- A Malian migrant hailed as a hero after mounting a daring rescue to save a small boy dangling from a balcony in Paris is to be made a French citizen
- Mr. Mamoudou Gassama won widespread praise after saving the four-year-old
A Mali immigrant who scaled a Paris apartment building to save a child dangling from a balcony will be awarded for his bravery with papers to legalise his stay and a job as a firefighter.
French President Emmanuel Macron said on Monday that 22-year-old Mamoudou Gassama will be awarded for his “exceptional act” with legal papers, citizenship if he wants it and a job with the fire service.
"Bravo," Mr Macron said to Mr Gassama during a one-on-one meeting in a gilded room of the presidential Elysee Palace that ended with the awarding of a medal from the prefecture for "courage and devotion".
Mr Gassama's has been dubbed "Spider-Man" for climbing up five floors, from balcony to balcony, and whisking a four-year-old boy to safety on Saturday night as a crowd screamed at the foot of the building in Paris' northern 18th district.

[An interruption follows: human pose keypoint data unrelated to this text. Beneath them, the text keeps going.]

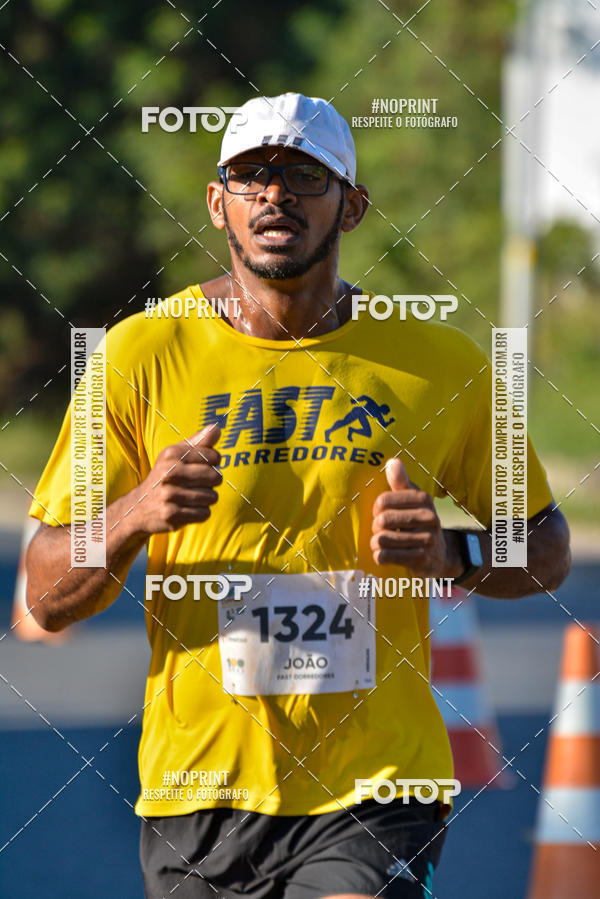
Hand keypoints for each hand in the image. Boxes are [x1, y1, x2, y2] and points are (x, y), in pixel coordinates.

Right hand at [130, 424, 222, 535]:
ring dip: (206, 499)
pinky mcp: (171, 515)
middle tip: (198, 484)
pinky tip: (187, 509)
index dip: (214, 463)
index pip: (213, 456)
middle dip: (212, 482)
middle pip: (215, 477)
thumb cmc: (165, 476)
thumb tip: (217, 428)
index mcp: (172, 454)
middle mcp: (169, 473)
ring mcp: (169, 495)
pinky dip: (200, 513)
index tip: (203, 466)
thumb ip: (199, 442)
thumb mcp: (177, 455)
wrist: (139, 506)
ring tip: (191, 497)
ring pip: (212, 497)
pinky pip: (204, 513)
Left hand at [370, 458, 461, 576]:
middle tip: (381, 530)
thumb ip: (400, 482)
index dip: (376, 508)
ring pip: (382, 539)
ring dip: (376, 543)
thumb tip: (392, 462)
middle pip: (382, 520)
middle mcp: (429, 518)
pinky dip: (380, 556)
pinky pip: (385, 556)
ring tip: (382, 543)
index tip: (381, 513)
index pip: (383, 500)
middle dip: (376, 527)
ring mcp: (427, 540)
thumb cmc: (417, 522)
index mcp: (424, 499)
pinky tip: (385, 554)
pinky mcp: (420, 559)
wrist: (439, 554)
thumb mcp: (412, 501)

The astonishing footage of Mr Gassama scaling the building and rescuing the child in just 30 seconds has been shared hundreds of thousands of times on social media.
The young man said he has papers to legally stay in Italy, where he arrived in Europe after crossing the Mediterranean after a long, rough stay in Libya.

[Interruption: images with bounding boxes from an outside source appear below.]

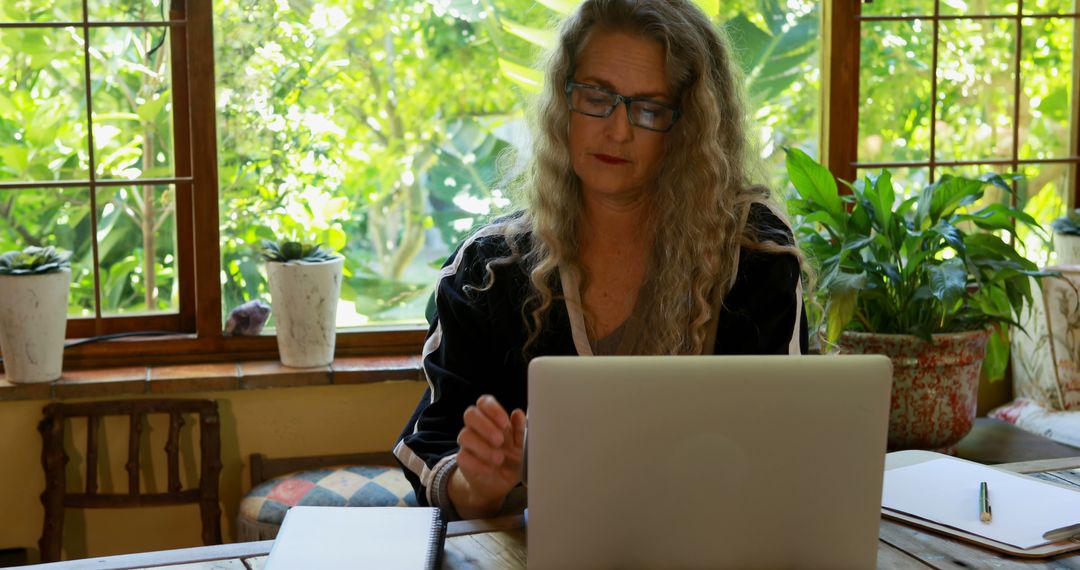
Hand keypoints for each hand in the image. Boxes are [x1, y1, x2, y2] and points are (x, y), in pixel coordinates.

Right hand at [451, 395, 525, 516]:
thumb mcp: (522, 446)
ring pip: (464, 435)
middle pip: (470, 414)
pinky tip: (491, 469)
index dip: (492, 409)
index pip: (484, 402)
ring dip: (483, 447)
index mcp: (492, 419)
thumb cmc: (512, 459)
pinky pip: (462, 457)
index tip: (505, 422)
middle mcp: (477, 428)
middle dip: (485, 426)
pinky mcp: (463, 461)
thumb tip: (518, 413)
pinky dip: (478, 464)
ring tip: (499, 459)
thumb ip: (521, 430)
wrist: (501, 483)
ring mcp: (468, 444)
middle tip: (500, 440)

However, he wants to join his older brother, who has lived in France for decades.
Mr Gassama, dressed in blue jeans and white shirt, recounted his experience which took place at around 8pm on Saturday when he and friends saw a young child hanging from a fifth-floor balcony. He and his friends had been on the way to watch the Champions League final.
"I ran. I crossed the street to save him," he told Mr Macron during a filmed portion of the meeting.
He said he did not think twice, adding: "When I started to climb, it gave me courage to keep climbing."
God "helped me" too, he said. "Thank God I saved him."
Mr Gassama felt fear when he took the child into the apartment.
"I was trembling," he told Mr Macron.
"Because this is an exceptional act... we are obviously, today, going to regularise all your papers," Mr Macron told him, "and if you wish we will start nationalisation procedures so you can become French."
Mr Gassama told Mr Macron that he arrived in Italy in 2014 after more than a year in Libya, where he was arrested and beaten, "but I wasn't discouraged".
The French president is toughening the nation's approach to immigration, and stressed that not all who make the treacherous journey to Europe can be welcomed, but that Mr Gassama's actions were admirable.